The cat steps over your sleepy head,
trailing the neat and dirty toe-prints
of his night's carousing across your pillow
then stops to wash himself just beyond reproach
just close enough to be dozily admired.
The sun chins up to the window sill
and the visitor bristles with pleasure.
But I don't want to wake up yet
because there it sounds again, the ship's horn.
It eludes me if I listen closely
so I decide to stay asleep, and wait,
knowing that beyond the red-brick roofs
an impossibly white liner lies in Sydney harbour.
She's double-ended, has rakish smoke-stacks
at both bows, an anchor seaward
and an anchor for the quay.
Her enormous engines turn and turn;
and craggy old North Head and sister South
reflect and amplify a sound so fundamental
that whole suburbs built of brick and tile
over sheltering, pillowed heads are shaken
in their dreams.
There are passengers and flags at both ends:
people leaning forward, peering down at foam.
Their hair, their clothes and the flags at either bow
are all streaming aft – wherever that may be.
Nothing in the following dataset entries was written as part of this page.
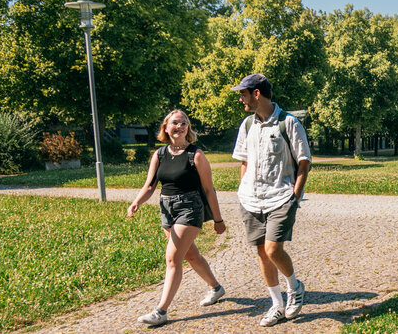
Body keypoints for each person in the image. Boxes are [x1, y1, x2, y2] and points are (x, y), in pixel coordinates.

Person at [127, 109, 227, 325]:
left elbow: (209, 190)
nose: (180, 126)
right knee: (190, 256)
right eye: (175, 123)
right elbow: (150, 185)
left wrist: (218, 220)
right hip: (166, 209)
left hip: (190, 208)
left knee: (172, 258)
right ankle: (216, 288)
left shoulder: (196, 155)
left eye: (184, 123)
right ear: (166, 127)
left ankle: (160, 312)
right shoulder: (160, 154)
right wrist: (136, 202)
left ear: (187, 128)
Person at [230, 73, 311, 327]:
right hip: (251, 200)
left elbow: (304, 162)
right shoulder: (247, 125)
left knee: (273, 249)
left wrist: (295, 198)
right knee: (262, 254)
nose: (241, 99)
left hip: (280, 198)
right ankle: (276, 304)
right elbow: (244, 160)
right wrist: (243, 191)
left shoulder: (289, 123)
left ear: (256, 94)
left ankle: (295, 286)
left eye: (243, 93)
Letting off steam, the vessel's got a blast
and lung-capacity like the diva herself, Dame Joan.
"Coming or going?" she asks; "Coming or going?"
The air quivers over the colony of Sydney.
Those who are homeless often have no-one
with whom to remember things.
I remember, now: how the child stood
on a juddering deck in a distant harbour
while the streamers tautened
and your little face shone
to see the way the flat-topped mountain sat;
and how the streamer, snapping, flicked
like the tail of the very first car.